==== Fragmento para leer ====

Religión
La hermana Linda Lukiewski rezando el Rosario. EP

Las drogas y la violencia reinan en muchos barrios pobres y marginales de Filadelfia, en Estados Unidos. Sin embargo, hay un tercer actor que les está cuestionando el dominio de las calles: el Rosario (El Papa pide que se rece el rosario para "oponerse a los ataques del diablo que quiere dividir la Iglesia")

Esto ocurre gracias a las palabras del sacerdote de los Santos Inocentes, el P. Higgins, a las preguntas que le hacía la gente.

Sus feligreses y vecinos le cuestionaban sobre cómo responder ante esos problemas. "Reza", les dijo. Y lo hicieron.

El P. Higgins, párroco también de la iglesia de Santa Juana de Arco, en Filadelfia, se sorprendió por la reacción de los fieles ante su invitación a rezar.

Varios feligreses cogieron un equipo de megafonía, lo montaron en una furgoneta y se pusieron a rezar el Rosario a pleno pulmón en medio de la calle.

==== Información extraída ====

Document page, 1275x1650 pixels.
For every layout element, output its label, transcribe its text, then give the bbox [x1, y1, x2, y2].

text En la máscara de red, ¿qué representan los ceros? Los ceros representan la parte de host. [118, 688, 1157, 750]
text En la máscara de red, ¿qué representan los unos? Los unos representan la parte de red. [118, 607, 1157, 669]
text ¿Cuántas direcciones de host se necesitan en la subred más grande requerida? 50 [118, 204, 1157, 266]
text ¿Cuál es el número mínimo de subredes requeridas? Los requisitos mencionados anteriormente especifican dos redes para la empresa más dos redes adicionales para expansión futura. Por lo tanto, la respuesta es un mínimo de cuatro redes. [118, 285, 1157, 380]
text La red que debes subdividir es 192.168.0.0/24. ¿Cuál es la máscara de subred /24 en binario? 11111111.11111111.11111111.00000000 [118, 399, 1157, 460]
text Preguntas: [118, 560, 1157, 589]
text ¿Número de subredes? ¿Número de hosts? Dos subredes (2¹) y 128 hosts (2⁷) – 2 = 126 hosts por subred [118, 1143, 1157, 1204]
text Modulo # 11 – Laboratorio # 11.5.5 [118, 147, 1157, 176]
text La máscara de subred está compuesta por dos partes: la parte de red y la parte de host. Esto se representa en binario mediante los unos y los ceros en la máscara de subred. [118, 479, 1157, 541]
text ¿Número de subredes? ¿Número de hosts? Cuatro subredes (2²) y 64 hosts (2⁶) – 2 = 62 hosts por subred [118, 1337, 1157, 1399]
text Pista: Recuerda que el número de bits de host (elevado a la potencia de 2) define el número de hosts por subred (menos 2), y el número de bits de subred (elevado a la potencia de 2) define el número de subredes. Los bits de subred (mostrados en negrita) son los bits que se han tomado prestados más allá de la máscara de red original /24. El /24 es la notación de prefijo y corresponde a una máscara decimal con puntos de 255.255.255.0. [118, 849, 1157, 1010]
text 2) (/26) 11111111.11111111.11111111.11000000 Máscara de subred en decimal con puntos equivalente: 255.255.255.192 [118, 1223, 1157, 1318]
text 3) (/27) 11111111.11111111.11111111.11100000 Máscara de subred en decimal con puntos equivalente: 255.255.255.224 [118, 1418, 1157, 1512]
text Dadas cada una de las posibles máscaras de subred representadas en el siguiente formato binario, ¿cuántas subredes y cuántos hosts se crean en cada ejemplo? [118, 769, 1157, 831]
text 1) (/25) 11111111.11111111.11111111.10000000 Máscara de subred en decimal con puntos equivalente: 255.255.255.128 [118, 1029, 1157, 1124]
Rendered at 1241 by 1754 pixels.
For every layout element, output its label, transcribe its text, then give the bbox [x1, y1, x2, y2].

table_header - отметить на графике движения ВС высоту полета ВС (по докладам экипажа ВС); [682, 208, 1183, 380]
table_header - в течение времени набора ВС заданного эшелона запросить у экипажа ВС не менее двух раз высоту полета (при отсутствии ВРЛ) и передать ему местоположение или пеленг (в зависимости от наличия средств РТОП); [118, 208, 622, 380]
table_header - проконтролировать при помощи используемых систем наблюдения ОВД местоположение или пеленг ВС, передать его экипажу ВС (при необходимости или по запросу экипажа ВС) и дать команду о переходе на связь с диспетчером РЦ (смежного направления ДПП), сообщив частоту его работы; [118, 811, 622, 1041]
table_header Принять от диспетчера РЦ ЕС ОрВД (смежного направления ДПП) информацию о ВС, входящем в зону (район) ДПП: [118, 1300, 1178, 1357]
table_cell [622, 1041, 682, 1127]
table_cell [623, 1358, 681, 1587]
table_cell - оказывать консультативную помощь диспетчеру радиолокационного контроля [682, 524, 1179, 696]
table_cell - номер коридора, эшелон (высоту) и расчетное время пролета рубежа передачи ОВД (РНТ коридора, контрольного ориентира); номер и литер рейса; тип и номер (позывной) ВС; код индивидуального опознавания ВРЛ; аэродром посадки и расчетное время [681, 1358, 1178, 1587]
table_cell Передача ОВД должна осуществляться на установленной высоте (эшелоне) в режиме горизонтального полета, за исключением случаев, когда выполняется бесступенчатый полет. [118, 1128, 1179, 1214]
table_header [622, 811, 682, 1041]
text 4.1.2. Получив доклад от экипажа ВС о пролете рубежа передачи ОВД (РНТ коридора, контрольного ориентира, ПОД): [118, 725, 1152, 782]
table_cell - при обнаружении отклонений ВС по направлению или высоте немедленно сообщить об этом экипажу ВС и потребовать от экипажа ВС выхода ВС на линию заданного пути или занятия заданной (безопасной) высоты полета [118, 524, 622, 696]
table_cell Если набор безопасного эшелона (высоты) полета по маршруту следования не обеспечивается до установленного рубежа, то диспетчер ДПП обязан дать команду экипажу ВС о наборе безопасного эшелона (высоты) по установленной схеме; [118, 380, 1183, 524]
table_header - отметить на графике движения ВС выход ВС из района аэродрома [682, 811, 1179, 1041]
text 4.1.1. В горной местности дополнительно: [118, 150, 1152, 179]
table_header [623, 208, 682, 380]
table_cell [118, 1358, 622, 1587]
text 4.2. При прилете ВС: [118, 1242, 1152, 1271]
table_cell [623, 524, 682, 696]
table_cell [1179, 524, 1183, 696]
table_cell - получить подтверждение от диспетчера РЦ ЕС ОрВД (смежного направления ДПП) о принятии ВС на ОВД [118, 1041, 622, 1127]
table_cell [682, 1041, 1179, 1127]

====

Explora el material:
a: Reescribe un pasaje del texto sobre el Rosario en Filadelfia y sustituye "P. Higgins" por "padre Higgins". Empieza en las palabras "Las drogas y" y termina después de "Y lo hicieron.".
b: Prosigue el texto sobre el Rosario en Filadelfia a partir de su última oración.
Las filas son un material aparte, sin relación con el texto sobre el Rosario en Filadelfia.

Respuestas numeradas:
a:
Las drogas y la violencia reinan en muchos barrios pobres y marginales de Filadelfia, en Estados Unidos. Sin embargo, hay un tercer actor que les está cuestionando el dominio de las calles: el Rosario (El Papa pide que se rece el rosario para "oponerse a los ataques del diablo que quiere dividir la Iglesia")

Esto ocurre gracias a las palabras del sacerdote de los Santos Inocentes, el padre Higgins, a las preguntas que le hacía la gente.

Sus feligreses y vecinos le cuestionaban sobre cómo responder ante esos problemas. "Reza", les dijo. Y lo hicieron.

b:
Eso llamó la atención, y mucho. Se trata de una zona de mayoría hispana, y estaban viendo a un grupo de personas rezar el Rosario en español con un megáfono.

La voz cantante la llevaba Linda Lukiewski. Esta hermana de San José es la encargada de la evangelización de estos barrios difíciles y cercanos a la parroquia de Santa Juana de Arco.

A pesar de las condiciones, cerca de 200 personas acuden cada domingo a misa. La Eucaristía se celebra tanto en inglés como en español.

La parroquia es también un punto desde el que parten proyectos destinados a atender a los necesitados y a evangelizar. Este Rosario en furgoneta es su última idea.

El P. Higgins reflexiona sobre esta original manera de poner a Dios en las calles. Considera que, técnicamente, están respondiendo a la petición de Jesús de "orar con más fuerza", cuenta.

Al mismo tiempo, más que ruido, cree que este Rosario "invita a nuestros vecinos a unirse a nosotros por el bienestar de nuestro vecindario".

El 26% de este barrio vive en una gran pobreza. A eso se suma que, según informan los medios locales, el Departamento de Policía ha contabilizado 1.000 delitos, incluyendo homicidios, violaciones, robos y agresiones.

La hermana Linda evangeliza sin miedo. Antes de llegar a esta zona de Filadelfia había tenido trato con las comunidades hispanas como misionera en Guatemala.

Con ellas ha descubierto el amor que profesan al rezo del Rosario y se ha contagiado. "Su devoción a María y al Rosario, y su creencia en el poder del Rosario ha sido una gran gracia para mí", reconoce.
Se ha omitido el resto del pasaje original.